Por su parte, la ministra de Defensa, Margarita Robles, lo ha dejado claro ante los medios: "Rotundamente no, en las bases que hay en Morón de la Frontera (Sevilla) y en Rota (Cádiz) no se ha dado ningún tipo de asistencia. Estamos en contra de la violencia y no se realizarán operaciones de apoyo".
A raíz de esto, un influyente columnista pro-Trump ha solicitado la expulsión de España de la OTAN por cerrar Rota y Morón. A su petición se suma la de cientos de usuarios en 'X' que apoyan y comparten esta idea. La polémica plantea una pregunta clave: ¿Puede España ser expulsada de la OTAN?
¿Qué dice la OTAN sobre expulsar a un país miembro?
La carta fundacional de la OTAN no contempla ningún procedimiento legal para expulsar a un país miembro. El Tratado de Washington de 1949 no incluye artículos sobre la expulsión de los miembros fundacionales ni de los que se han incorporado posteriormente.
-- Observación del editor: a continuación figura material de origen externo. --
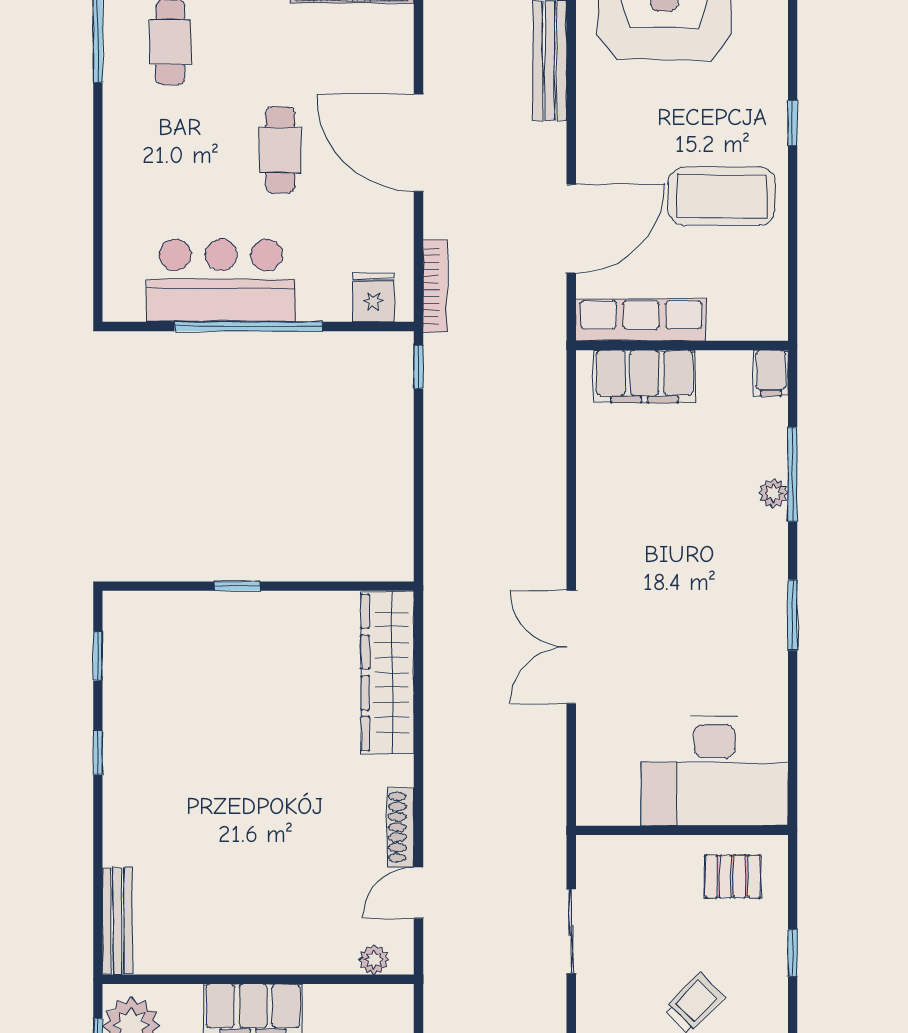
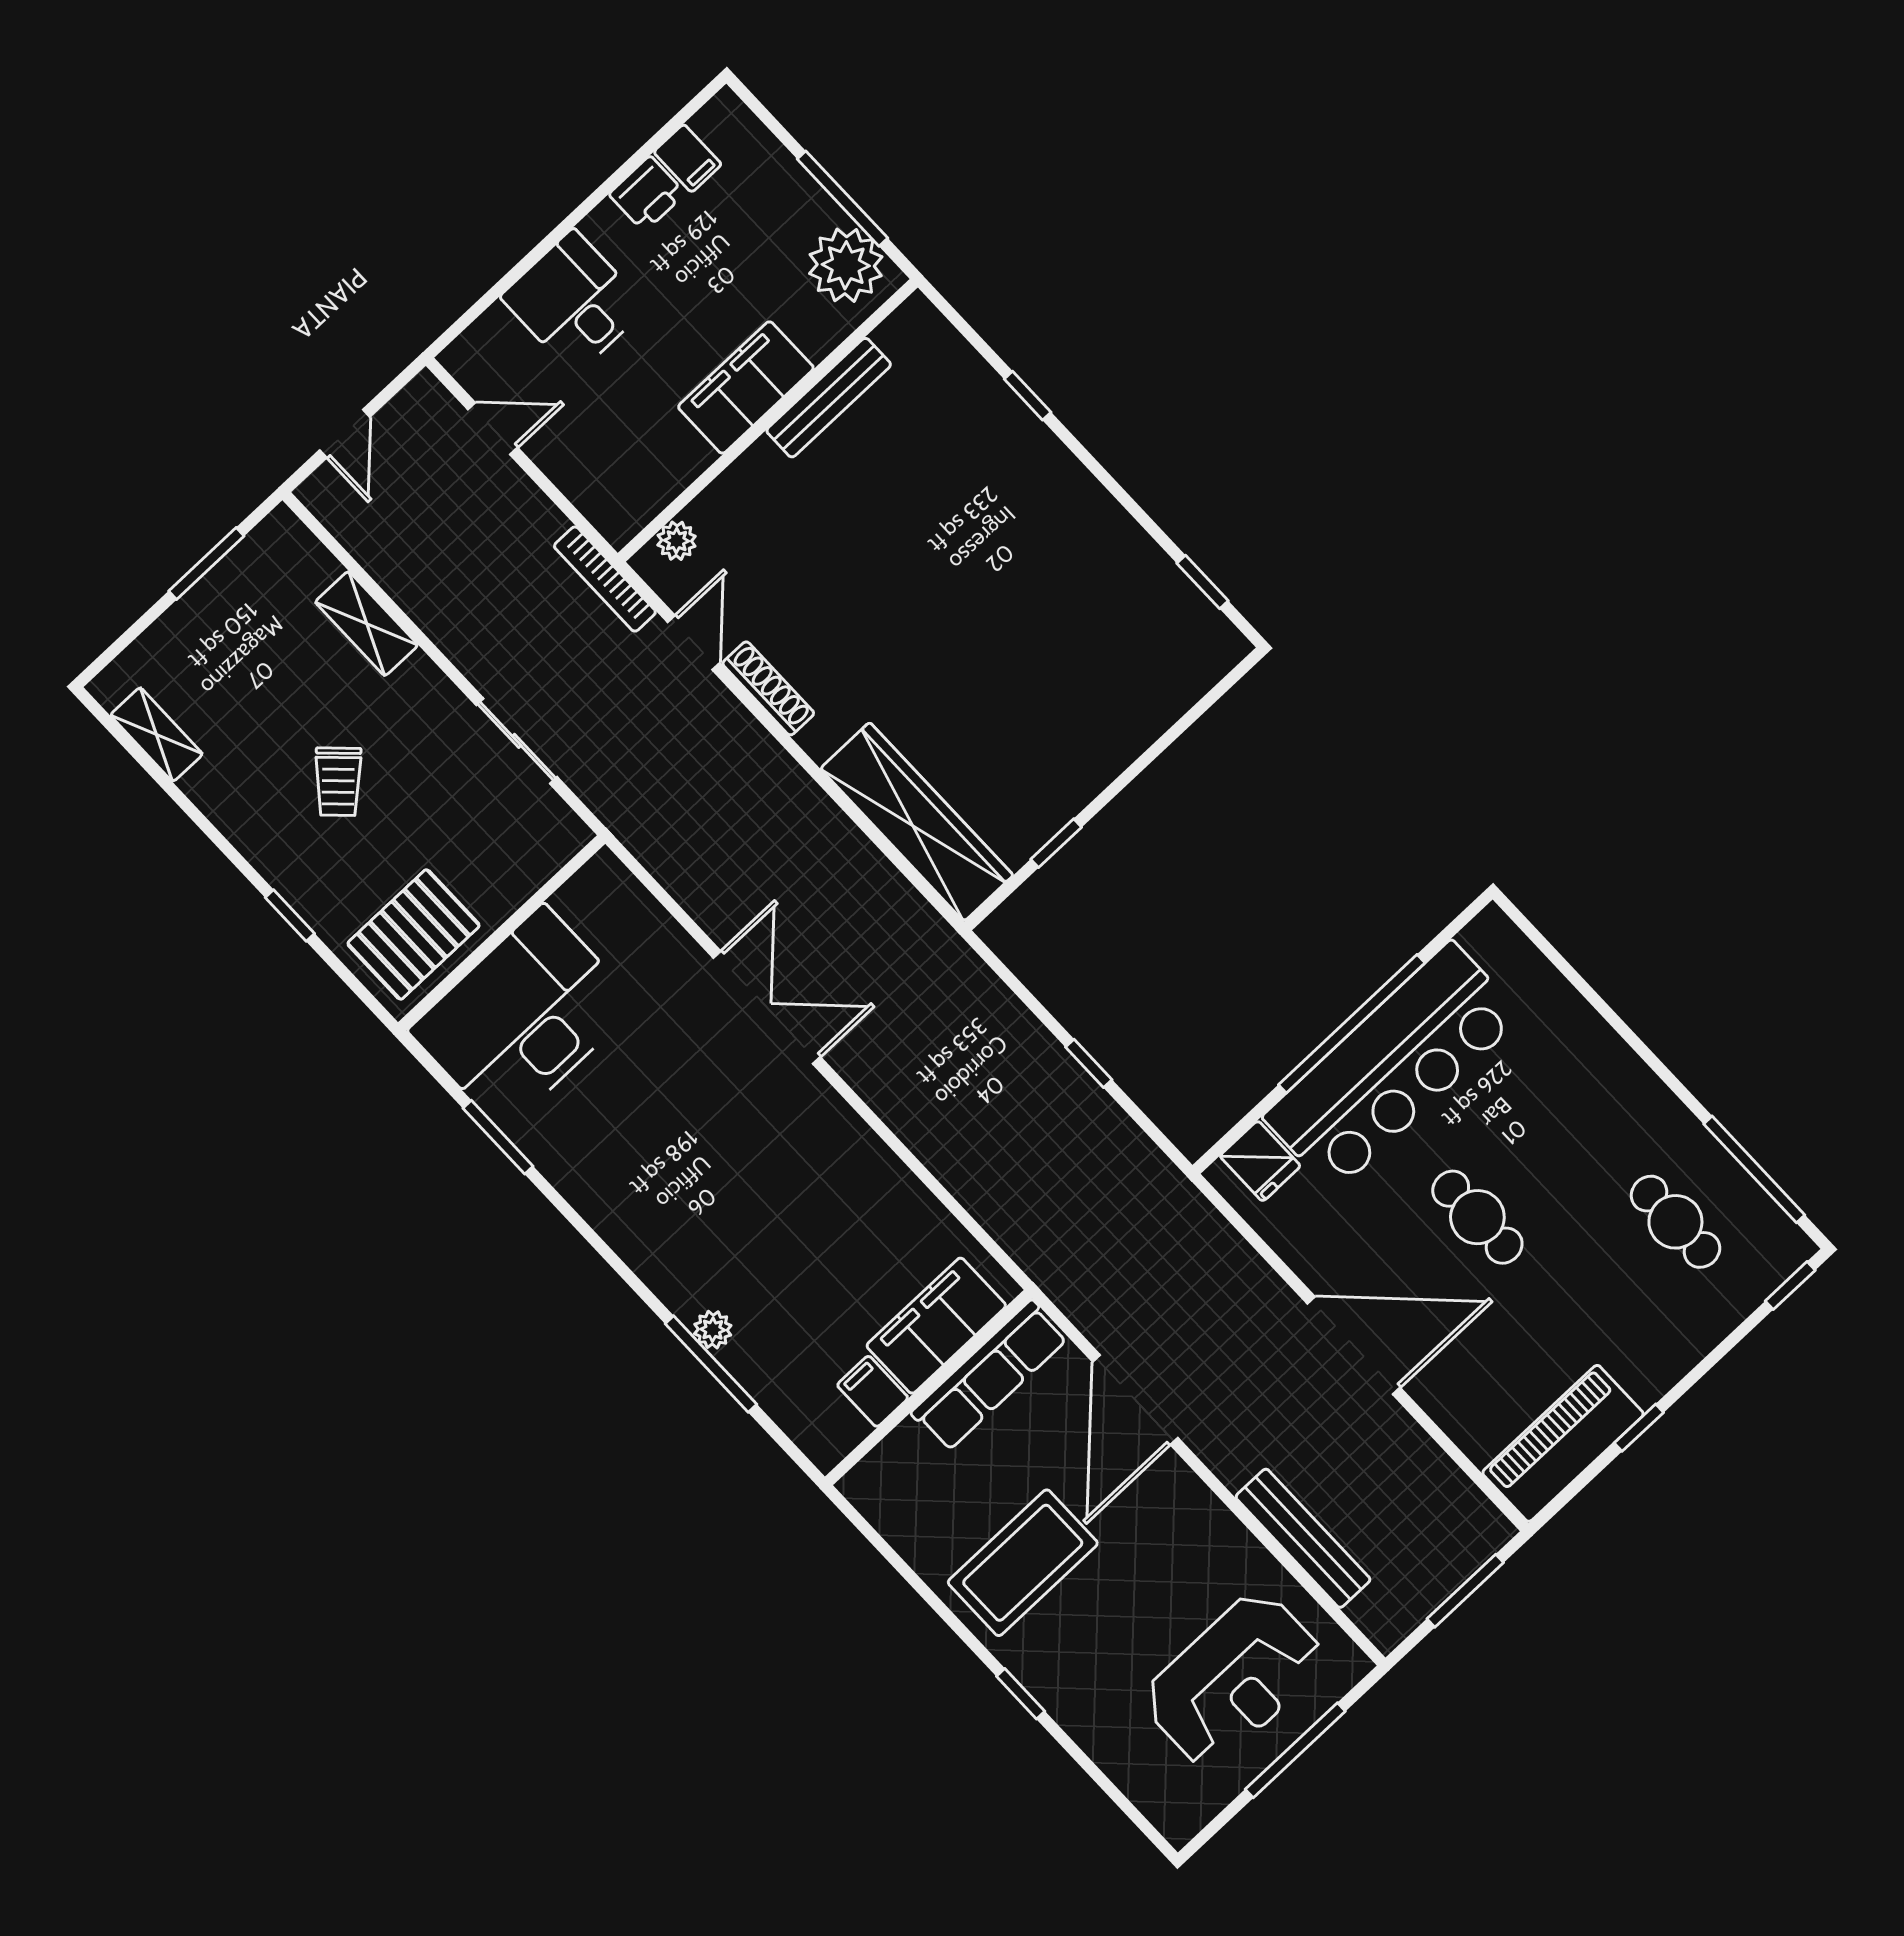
bar counter: (221, 280) -> (1393, 1067), width x1.36
bookcase: (435, 286) -> (605, 579), moved
window: (419, 367) -> (1089, 1063), moved
filing cabinet: (771, 373) -> (873, 1391), moved
window: (237, 586) -> (1056, 843), moved
window: (793, 615) -> (498, 1137), moved
window: (98, 753) -> (1028, 396), moved
pallet: (733, 876) -> (414, 934), width x1.50, depth x1.42
bench: (117, 921) -> (829, 398), moved, turned 90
Sin embargo, el Artículo 13 establece que un Estado puede abandonar la Alianza de forma voluntaria, siempre que notifique su decisión con un año de antelación.
Aunque no exista un mecanismo jurídico para expulsar a un país de la OTAN, sí pueden aplicarse herramientas políticas para presionar su salida. Entre ellas se incluyen recurrir a un aislamiento diplomático dentro de los órganos de decisión; la suspensión de la cooperación militar o de acceso a información sensible; la presión política y las sanciones económicas para forzar, precisamente, la retirada voluntaria del país.
¿Qué consecuencias tendría para España la salida de la OTAN?
En el hipotético caso de que España decidiera salir o fuese expulsada de la OTAN, las consecuencias a las que se enfrentaría abarcan distintos ámbitos.
En materia de defensa, España dejaría de contar con la protección colectiva que ofrece la Alianza según lo establecido en el Artículo 5. Para garantizar su seguridad, tendría que incrementar significativamente el gasto militar y asumir por sí sola la vigilancia de sus fronteras. Además, perdería buena parte de su peso estratégico en rutas comerciales clave del Atlántico y el Mediterráneo.
En lo referente a la política exterior, España podría quedar aislada comercialmente frente a potencias como Estados Unidos, aunque seguiría manteniendo vínculos dentro de la Unión Europea. Sin embargo, su influencia en decisiones sobre seguridad global se vería reducida, y participar en operaciones militares internacionales resultaría mucho más complicado.
En términos económicos, su salida de la OTAN podría derivar en la pérdida de confianza de inversores y socios comerciales, así como de contratos y programas de defensa. Esto reforzaría la necesidad de aumentar el gasto en defensa y asumir internamente todos los costos relacionados con la protección del país.